Was this an oversight? We probably can’t know, because the author of the Walton opinion is Justice Hassell, who died four years ago. That being said, I strongly suspect that it was a mistake. The court took pains to set out its definition of the docketing process in Lamb and Greene, and expressly defined it as the date of filing of the petition, not the notice. If the court meant to make a significant change of course in Walton, I think it would have mentioned that fact, and explained the reason for its departure from its previous express holding.

The Court of Appeals, meanwhile, has picked up on the earlier transition date and has run with it. The court’s jurisprudence consistently holds that once the appellant notes an appeal, the trial court cannot act, except where expressly authorized to do so. This fact is probably consistent with the CAV’s practice, since unlike the SCV, that court dockets its appeals as soon as it receives a notice (no more than 30 days after final judgment). And while appeals to the CAV require filing the notice of appeal in the appellate court as well as the trial court, in the Supreme Court you file the notice only in the trial court. The SCV Clerk has no idea that you’ve filed anything until the record arrives, something beyond 70 days later.

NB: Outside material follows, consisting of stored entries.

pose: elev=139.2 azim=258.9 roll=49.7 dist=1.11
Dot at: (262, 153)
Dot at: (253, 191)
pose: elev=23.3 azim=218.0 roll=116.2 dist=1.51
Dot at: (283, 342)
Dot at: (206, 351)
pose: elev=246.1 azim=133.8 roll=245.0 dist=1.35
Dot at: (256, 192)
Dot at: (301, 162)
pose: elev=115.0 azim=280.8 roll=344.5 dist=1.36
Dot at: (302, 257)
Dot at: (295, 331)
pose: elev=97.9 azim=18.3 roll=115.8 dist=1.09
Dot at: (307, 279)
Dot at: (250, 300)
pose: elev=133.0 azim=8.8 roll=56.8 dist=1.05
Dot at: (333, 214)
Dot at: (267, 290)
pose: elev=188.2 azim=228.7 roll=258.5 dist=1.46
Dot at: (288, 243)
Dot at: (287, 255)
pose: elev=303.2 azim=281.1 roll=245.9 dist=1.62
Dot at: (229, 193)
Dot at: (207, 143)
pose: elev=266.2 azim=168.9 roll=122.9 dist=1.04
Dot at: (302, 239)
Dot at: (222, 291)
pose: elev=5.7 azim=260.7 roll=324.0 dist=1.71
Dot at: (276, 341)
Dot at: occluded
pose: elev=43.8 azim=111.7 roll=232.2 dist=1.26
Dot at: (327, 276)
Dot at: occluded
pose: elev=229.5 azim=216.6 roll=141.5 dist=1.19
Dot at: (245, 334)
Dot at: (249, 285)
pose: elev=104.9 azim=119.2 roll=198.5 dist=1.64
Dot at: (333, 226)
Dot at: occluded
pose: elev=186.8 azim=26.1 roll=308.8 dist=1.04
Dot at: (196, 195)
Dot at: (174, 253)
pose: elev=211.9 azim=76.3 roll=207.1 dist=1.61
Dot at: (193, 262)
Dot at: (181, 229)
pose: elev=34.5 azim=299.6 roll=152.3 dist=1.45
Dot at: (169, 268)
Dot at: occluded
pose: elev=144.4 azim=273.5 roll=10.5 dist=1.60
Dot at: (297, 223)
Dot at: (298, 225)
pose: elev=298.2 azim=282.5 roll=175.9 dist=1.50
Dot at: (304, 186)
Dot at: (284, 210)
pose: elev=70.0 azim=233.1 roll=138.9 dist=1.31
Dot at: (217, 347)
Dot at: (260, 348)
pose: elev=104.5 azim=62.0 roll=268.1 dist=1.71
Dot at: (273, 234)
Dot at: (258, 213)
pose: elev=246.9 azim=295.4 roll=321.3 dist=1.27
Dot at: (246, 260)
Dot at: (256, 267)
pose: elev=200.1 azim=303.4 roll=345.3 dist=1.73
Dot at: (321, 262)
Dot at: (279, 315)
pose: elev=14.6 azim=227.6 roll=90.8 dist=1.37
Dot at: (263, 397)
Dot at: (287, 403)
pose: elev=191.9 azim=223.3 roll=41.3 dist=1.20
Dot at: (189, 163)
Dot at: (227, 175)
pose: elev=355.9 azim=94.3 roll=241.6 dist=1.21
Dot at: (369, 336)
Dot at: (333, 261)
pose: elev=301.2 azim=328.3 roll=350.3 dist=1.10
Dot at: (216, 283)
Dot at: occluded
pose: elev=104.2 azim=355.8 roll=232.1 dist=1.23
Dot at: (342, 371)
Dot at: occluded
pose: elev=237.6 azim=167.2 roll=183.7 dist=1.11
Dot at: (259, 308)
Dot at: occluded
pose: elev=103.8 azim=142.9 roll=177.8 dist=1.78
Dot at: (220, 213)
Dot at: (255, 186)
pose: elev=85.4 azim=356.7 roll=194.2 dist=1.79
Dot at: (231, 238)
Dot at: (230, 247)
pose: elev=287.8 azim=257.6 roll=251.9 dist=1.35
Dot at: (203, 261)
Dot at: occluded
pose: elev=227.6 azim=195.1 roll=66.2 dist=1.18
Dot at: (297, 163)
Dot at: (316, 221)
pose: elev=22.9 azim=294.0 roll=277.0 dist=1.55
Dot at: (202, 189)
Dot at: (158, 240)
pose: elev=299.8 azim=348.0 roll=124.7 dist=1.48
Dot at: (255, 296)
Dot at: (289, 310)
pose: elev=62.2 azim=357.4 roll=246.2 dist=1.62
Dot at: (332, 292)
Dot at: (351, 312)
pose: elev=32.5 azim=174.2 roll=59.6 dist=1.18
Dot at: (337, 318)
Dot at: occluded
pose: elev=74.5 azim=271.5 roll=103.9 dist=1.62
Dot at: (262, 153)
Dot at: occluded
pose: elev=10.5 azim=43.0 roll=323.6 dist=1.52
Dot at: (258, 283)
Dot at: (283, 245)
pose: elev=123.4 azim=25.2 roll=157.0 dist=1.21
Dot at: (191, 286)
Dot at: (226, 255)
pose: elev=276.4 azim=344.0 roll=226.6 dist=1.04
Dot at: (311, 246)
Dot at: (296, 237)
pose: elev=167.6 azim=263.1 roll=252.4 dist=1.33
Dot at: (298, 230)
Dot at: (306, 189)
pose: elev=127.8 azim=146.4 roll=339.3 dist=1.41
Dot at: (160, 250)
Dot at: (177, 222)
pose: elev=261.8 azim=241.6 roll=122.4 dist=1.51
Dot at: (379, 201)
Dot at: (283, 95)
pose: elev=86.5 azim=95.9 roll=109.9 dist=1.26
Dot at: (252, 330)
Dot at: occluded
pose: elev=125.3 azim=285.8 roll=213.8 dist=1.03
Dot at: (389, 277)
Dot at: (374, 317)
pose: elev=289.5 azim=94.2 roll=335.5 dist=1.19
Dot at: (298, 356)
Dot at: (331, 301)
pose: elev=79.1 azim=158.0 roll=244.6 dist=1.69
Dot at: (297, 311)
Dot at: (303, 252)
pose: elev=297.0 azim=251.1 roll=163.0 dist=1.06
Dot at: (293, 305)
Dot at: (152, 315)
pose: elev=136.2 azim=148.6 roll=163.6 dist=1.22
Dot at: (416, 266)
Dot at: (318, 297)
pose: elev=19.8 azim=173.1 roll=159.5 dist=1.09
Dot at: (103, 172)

Now, here’s the real problem with this situation. Suppose the trial court enters final judgment on the first day of the month. Under Rule 1:1 it can vacate the order until the 22nd, right? But suppose the appellant, being highly allergic to deadlines – as I am – decides to go ahead and file the notice of appeal on the 6th.

If I’m reading these cases right, then the filing of that notice causes those last 16 days of trial-court authority to vanish; it can’t do anything except those limited matters that are set out in the statutory and rules exceptions,even if it finds a compelling reason to do so. Under this interpretation, the trial court has to back off.

No one has asked for my view of the wisdom of this rule, but in my opinion, two things are in order. First, the Supreme Court should go back to the original rule announced by the per curiam order in Greene: If the appellant pursues the appeal by filing a petition, then the trial court thereafter has to get leave from the appellate court in order to act. Second, if the Court of Appeals doesn’t use the same rule – which I think it probably should – then at a minimum, it should hold that Rule 1:1 takes precedence over this early-transition rule, so the trial court retains the full 21 days in which to act.